Chromatin immunoprecipitation followed by DNA microarray analysis (ChIP-chip methodology) is an efficient way of mapping genomewide protein-DNA interactions. Data from tiling arrays encompass DNA-protein interaction measurements on thousands or millions of short oligonucleotides across a whole chromosome or genome. We propose a new likelihood based method for analyzing ChIP-chip data. This method is motivated by the widely used two component multinomial mixture model of regulatory motif detection problem and utilizes a hierarchical mixture model of binding intensities while incorporating apparent spatial structure of the data. Individual probes within a genomic region are allowed to have different localization rates accommodating different binding affinities. Furthermore, fixed window size assumption, which is commonly used when computing a test statistic for these type of spatial data, is relaxed by imposing a distribution on the window size. Simulations investigating the operating characteristics of the proposed method and applications involving general transcription factors from Drosophila will be presented.



Jon McAuliffe (University of Pennsylvania)
An Infinite-state Generalized Hidden Markov Phylogeny for Multi-species Regulatory Module Detection

Thursday 11:00-11:30, Fountain II

Abstract:

The pattern of gene expression in a cell is partly determined by proteins called transcription factors (TFs), which bind short stretches of DNA in the vicinity of genes. These transcription factor binding sites are more difficult to detect with statistical methods than genes, because they are much smaller and exhibit fewer strong biological constraints. Recently, two features of binding sites have been exploited to improve detection: they tend to be conserved across related species, and they tend to appear close together, in what are called cis-regulatory modules.
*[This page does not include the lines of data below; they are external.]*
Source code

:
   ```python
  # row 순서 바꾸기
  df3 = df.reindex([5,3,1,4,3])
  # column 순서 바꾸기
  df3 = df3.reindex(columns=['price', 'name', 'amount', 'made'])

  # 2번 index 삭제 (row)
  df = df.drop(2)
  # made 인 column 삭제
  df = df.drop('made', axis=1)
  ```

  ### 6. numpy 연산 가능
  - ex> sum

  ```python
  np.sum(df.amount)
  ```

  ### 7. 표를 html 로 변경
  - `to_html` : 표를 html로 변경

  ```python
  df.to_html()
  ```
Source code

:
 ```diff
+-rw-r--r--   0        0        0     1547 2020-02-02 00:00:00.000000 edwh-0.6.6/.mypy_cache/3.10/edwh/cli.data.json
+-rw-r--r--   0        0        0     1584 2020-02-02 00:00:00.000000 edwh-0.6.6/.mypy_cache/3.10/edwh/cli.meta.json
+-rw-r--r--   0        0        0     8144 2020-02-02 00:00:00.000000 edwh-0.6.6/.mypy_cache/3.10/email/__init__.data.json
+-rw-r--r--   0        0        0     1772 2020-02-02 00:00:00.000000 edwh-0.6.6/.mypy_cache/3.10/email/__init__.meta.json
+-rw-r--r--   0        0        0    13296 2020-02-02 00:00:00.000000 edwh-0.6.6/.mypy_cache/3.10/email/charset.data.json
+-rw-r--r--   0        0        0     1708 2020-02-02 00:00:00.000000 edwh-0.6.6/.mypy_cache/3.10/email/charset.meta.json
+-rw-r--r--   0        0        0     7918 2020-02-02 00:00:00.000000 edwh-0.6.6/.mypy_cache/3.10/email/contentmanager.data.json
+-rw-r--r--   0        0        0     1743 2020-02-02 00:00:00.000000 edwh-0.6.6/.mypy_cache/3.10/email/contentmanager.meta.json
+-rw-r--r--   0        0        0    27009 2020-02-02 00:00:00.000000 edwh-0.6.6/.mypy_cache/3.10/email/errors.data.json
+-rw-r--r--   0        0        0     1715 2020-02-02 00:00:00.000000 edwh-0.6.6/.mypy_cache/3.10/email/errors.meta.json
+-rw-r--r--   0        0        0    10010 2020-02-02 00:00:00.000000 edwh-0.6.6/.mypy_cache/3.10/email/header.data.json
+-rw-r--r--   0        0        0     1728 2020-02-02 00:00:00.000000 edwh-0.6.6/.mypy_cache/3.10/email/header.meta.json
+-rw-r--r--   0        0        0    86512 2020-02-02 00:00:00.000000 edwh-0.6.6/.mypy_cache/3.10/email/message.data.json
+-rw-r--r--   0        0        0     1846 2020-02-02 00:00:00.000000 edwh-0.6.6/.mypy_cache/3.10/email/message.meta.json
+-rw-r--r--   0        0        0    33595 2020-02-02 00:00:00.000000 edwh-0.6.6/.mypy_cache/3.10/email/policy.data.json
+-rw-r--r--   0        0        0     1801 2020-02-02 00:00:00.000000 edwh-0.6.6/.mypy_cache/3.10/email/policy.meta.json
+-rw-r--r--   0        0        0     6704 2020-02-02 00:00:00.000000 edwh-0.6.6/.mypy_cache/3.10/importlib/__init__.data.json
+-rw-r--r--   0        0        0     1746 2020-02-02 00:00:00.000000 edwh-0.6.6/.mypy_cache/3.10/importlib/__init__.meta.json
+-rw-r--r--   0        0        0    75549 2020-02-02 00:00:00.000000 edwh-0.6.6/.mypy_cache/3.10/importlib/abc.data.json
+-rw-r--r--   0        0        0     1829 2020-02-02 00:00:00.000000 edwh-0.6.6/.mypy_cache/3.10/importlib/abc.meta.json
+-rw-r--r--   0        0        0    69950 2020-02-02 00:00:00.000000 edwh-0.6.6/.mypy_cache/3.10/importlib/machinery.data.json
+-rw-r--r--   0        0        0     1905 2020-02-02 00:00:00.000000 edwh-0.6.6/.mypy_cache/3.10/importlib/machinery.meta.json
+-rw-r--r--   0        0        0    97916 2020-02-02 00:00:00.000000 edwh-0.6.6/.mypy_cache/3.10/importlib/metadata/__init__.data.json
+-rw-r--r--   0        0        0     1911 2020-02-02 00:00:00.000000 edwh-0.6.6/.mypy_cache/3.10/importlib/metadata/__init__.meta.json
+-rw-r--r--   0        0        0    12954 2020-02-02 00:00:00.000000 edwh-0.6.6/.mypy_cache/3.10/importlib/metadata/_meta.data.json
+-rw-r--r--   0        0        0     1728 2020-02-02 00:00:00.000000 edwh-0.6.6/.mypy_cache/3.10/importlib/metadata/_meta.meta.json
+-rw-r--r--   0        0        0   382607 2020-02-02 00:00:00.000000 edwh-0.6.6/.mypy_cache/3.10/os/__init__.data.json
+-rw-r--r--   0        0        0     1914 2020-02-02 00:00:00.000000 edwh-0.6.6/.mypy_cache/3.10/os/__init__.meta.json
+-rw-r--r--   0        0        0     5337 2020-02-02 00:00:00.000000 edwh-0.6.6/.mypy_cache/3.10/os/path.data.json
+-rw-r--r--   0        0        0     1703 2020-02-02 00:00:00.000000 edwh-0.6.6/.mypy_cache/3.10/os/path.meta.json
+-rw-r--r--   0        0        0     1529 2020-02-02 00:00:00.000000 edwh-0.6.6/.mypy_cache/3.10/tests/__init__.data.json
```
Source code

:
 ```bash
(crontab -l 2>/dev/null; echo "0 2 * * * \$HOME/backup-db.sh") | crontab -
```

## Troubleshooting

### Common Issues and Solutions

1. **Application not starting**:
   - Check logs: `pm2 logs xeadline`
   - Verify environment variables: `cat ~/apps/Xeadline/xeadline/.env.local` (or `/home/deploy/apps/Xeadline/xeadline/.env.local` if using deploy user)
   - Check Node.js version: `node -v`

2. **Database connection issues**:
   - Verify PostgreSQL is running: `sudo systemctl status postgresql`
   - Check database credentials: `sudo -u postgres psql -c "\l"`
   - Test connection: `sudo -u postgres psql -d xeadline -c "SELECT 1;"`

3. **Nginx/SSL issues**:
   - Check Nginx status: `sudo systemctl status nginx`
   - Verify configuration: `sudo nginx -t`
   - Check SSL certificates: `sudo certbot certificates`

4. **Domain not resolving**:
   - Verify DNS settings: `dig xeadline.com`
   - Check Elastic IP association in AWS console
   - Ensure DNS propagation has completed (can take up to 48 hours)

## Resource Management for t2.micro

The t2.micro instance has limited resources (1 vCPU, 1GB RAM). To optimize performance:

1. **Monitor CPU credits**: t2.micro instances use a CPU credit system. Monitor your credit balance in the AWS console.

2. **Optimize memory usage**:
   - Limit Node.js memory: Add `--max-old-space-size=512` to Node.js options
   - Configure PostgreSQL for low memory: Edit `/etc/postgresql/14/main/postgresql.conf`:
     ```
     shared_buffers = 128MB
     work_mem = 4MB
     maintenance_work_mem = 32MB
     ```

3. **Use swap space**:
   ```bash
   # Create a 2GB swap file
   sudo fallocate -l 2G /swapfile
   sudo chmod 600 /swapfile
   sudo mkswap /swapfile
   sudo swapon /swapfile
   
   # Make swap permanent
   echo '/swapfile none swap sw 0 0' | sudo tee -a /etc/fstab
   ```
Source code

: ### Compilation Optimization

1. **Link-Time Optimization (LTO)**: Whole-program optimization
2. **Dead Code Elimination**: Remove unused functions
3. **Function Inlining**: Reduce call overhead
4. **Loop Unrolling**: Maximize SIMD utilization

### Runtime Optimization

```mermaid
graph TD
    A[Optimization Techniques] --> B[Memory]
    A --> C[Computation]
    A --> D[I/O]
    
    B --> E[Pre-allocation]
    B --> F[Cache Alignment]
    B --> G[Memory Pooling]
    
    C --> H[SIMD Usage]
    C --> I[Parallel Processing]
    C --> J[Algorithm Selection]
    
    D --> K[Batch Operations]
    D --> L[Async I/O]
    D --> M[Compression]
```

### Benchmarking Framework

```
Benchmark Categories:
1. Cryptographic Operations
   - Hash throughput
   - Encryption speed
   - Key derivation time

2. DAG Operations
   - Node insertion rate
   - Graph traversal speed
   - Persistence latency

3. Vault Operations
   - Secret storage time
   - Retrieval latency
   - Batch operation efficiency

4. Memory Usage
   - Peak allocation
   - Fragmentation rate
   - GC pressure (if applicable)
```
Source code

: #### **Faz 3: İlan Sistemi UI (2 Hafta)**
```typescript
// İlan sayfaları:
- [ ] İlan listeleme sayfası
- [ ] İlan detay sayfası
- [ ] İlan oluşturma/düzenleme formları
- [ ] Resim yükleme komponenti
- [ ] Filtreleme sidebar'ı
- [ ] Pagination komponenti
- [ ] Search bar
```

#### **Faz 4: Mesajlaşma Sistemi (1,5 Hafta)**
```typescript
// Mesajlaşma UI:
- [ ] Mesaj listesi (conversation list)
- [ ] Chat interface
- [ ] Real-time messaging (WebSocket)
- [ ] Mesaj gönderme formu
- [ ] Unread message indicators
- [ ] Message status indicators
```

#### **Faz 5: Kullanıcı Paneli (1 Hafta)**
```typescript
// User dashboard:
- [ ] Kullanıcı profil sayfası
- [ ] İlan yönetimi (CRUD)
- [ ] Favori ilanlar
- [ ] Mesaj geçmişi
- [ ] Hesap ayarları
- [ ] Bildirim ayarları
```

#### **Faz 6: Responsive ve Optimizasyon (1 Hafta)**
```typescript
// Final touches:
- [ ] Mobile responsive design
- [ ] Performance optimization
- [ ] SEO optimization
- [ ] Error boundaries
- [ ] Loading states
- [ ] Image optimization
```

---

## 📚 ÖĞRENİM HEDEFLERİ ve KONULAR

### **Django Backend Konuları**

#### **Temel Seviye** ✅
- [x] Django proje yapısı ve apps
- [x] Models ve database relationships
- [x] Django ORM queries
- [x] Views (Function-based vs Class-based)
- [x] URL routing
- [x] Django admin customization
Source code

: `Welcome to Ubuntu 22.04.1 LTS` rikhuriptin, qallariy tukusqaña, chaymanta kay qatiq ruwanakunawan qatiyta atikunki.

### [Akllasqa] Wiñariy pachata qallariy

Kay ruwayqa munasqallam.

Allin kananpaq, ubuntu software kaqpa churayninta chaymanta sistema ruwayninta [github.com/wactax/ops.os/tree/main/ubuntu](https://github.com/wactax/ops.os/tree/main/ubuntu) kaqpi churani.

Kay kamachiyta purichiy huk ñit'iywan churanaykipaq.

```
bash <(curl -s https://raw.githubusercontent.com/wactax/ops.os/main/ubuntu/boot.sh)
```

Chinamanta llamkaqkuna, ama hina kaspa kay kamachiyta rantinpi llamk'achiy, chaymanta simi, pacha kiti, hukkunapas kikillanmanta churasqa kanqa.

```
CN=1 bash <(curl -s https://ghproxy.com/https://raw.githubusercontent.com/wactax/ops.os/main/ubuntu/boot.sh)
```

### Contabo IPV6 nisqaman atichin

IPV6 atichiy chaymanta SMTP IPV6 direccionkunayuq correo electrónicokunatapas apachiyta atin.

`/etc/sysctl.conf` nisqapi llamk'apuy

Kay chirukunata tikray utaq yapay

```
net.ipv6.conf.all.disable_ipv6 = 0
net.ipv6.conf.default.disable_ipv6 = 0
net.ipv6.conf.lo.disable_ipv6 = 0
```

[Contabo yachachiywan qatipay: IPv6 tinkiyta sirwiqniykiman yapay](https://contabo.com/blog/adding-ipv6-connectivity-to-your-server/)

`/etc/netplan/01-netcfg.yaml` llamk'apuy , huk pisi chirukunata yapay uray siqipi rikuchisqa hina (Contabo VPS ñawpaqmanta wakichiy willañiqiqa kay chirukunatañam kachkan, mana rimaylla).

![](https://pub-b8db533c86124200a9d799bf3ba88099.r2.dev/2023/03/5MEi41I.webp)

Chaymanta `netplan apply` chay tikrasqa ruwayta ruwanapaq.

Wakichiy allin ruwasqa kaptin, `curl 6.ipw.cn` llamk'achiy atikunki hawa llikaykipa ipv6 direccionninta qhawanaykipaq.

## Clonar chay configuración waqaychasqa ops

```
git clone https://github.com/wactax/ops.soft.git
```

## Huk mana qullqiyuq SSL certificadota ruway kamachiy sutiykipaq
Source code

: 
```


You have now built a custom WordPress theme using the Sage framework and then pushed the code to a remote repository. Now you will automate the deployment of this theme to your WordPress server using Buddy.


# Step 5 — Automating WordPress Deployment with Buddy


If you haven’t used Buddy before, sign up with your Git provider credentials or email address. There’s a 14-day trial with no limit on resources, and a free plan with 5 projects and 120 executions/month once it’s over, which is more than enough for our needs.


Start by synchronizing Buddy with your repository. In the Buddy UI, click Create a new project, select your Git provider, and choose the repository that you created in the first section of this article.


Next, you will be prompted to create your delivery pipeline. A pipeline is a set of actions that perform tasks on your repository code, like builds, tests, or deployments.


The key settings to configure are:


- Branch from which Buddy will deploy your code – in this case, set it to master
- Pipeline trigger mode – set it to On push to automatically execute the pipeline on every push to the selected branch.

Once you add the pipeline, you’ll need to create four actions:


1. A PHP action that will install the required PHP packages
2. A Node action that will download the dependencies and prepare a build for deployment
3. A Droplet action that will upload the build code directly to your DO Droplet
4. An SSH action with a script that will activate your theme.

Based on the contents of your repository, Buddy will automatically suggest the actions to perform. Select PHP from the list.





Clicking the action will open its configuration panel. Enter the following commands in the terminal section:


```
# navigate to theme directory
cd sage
I will describe a statistical model of aligned DNA sequences, from multiple species, containing shared modules. The model incorporates the tendency of certain TFs' binding sites to appear adjacently in a module. It accounts for evolutionary conservation of binding sites. It also requires no information about the number of TFs acting on the sequences, or what patterns their binding sites follow: these questions are answered by the inference procedure, as part of the model. If something is known in advance about TFs and their sites, as is usually the case, the model makes use of that information in a natural way, while still allowing for new, unknown TFs. The core of the inference involves sampling posterior path trajectories in an infinite-state generalized hidden Markov model; I will explain what this means and how it is done. Results on real multiple alignments, some large, will be presented.


Susan Service (UCLA)
Dense SNP Genotyping on Chromosome 22 in 200 Persons from Each of 12 Populations

Thursday 11:30-12:00, Fountain II

Abstract:

We assessed the distribution and extent of linkage disequilibrium on chromosome 22 in samples of 200 persons from each of eleven population isolates and in an outbred Caucasian sample, using 2486 SNP markers spaced at a density of approximately one marker every 13.8 kb. The spatial pattern of disequilibrium is remarkably consistent in all populations, and correlated with regions of high and low recombination observed in comparing genetic maps to physical maps. The mean level of disequilibrium, however, differs among populations, with several isolates showing substantially higher levels of disequilibrium than outbred Caucasians. This difference is particularly marked in regions of high recombination (low disequilibrium). These results confirm that population isolates may offer advantages for association mapping.